Kougyoku moved to grabbed his robes in fear, but he was gone in a flash. There was nothing to do but wait for her world to end.
Everything is ruined you stupid whore, useless princess, waste of space.
"Gyoku," Ka Koubun was back in front of her again, Taohua still in his arms. What, this didn't make sense? Was time just repeating itself, was she doomed to a loop pf her own self-destruction?
"Gyoku that was just a Sindrian peddler, what has you so scared?"
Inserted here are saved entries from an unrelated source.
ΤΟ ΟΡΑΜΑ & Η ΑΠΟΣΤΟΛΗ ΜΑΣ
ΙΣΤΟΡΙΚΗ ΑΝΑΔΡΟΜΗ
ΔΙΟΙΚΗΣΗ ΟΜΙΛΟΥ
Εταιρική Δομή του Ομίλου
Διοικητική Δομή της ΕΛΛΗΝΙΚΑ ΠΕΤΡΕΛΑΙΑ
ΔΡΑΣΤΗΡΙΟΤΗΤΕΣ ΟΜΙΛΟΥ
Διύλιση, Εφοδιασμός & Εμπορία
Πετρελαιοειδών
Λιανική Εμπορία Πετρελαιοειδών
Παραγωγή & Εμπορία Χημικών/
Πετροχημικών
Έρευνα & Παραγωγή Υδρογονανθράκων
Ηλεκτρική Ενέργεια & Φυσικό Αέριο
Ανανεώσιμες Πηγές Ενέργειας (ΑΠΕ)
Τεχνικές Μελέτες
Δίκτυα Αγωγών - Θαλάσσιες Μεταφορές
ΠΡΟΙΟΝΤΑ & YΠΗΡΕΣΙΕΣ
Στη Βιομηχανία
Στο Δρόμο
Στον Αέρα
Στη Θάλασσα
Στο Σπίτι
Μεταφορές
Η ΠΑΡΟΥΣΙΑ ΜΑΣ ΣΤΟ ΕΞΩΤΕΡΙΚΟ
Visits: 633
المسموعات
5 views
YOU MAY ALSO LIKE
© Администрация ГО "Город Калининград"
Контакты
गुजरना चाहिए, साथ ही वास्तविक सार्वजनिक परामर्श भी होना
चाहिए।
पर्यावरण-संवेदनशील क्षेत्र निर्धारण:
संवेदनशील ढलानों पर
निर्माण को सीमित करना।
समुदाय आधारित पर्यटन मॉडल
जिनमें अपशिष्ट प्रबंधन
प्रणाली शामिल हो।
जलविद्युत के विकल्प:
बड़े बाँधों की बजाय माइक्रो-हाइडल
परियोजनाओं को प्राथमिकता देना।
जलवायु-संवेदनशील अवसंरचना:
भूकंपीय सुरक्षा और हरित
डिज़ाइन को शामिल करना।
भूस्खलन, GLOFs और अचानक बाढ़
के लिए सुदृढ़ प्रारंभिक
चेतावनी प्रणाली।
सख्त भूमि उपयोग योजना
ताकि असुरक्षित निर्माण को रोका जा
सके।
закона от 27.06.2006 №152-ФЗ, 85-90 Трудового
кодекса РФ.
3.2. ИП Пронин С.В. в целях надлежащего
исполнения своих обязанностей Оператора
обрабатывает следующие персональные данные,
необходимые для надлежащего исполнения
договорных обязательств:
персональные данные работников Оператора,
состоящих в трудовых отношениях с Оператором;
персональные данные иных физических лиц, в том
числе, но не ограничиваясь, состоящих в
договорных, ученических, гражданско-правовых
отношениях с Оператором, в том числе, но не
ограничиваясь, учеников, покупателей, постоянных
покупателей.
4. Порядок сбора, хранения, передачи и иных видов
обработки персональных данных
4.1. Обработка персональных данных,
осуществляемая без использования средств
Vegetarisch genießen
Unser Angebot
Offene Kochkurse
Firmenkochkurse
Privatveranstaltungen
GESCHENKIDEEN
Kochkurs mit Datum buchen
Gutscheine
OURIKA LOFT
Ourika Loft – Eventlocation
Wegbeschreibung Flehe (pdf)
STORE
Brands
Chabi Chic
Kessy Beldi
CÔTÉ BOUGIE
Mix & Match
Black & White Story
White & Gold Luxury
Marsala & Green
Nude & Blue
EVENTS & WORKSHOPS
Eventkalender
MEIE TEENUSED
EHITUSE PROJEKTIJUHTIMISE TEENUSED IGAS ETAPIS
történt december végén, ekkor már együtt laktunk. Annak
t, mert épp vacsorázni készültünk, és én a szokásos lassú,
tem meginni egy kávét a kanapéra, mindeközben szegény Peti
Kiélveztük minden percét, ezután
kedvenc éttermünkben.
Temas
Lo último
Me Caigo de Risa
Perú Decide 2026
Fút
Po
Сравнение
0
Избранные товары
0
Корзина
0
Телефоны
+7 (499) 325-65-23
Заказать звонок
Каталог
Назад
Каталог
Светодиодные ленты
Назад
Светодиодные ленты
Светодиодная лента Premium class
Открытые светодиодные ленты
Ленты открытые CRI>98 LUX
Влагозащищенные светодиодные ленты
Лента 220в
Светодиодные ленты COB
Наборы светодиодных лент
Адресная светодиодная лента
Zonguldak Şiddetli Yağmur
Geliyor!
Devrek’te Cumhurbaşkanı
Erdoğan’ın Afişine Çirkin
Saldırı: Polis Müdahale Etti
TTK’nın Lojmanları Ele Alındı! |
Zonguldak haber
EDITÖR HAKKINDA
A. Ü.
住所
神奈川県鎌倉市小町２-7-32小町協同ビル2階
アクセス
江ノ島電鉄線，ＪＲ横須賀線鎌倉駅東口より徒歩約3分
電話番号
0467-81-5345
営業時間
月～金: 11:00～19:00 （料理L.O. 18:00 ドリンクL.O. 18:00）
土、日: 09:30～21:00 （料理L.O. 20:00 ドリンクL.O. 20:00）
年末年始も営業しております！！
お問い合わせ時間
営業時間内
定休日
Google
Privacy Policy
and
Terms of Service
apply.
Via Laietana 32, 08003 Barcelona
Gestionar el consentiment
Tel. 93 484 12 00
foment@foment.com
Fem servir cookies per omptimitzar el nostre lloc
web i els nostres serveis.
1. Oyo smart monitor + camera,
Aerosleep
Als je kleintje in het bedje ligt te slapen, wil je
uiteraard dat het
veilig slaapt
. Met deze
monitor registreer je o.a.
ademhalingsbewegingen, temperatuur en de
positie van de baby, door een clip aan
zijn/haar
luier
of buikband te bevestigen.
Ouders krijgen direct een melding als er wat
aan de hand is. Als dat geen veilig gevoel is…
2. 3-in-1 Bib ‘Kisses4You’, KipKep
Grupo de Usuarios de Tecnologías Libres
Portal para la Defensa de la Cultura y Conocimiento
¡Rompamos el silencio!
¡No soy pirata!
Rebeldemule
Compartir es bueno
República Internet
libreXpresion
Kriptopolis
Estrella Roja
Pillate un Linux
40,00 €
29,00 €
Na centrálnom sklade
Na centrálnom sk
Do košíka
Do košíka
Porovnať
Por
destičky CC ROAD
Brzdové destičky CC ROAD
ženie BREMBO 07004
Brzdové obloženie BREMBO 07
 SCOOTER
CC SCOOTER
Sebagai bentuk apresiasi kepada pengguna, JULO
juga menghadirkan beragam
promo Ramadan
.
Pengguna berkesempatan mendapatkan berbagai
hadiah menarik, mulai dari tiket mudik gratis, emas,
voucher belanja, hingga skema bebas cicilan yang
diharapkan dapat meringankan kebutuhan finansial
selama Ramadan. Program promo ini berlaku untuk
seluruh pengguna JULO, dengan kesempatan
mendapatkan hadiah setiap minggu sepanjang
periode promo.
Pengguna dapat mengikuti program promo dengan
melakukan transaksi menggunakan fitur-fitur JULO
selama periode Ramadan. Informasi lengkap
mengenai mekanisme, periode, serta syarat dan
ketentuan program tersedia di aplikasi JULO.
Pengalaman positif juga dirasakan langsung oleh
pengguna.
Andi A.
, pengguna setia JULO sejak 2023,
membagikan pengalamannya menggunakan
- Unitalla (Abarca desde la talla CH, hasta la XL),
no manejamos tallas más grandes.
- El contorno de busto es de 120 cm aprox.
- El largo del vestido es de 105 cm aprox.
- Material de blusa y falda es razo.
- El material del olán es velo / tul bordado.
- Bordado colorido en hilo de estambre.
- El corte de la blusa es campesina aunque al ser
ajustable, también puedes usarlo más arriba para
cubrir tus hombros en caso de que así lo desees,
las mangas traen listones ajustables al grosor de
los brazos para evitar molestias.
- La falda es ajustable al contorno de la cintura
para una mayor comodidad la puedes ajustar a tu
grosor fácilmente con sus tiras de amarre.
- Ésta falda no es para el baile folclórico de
Just a peddler? Then the Traitor King really hadn't sent someone to drag her back to Rakushou or murder her in her sleep. The relief from that realization was so overwhelming, she began to laugh. And then she laughed and laughed and laughed until there was no air left in her lungs.
"Dear lord, I'm a mess," Kougyoku sighed as the exhaustion hit her full force. "It doesn't matter how hard I try, but I'm not strong enough. I'm sorry Ka Koubun." She smiled but there was no joy to it.
There really was no reason to pretend otherwise.
A.N. *Arrives a year later with Starbucks in hand* So about that cliffhanger... I didn't mean to leave it for a year, but whoops stuff happens. I won't give you a sob story. Just know that neither me or this story is dead quite yet.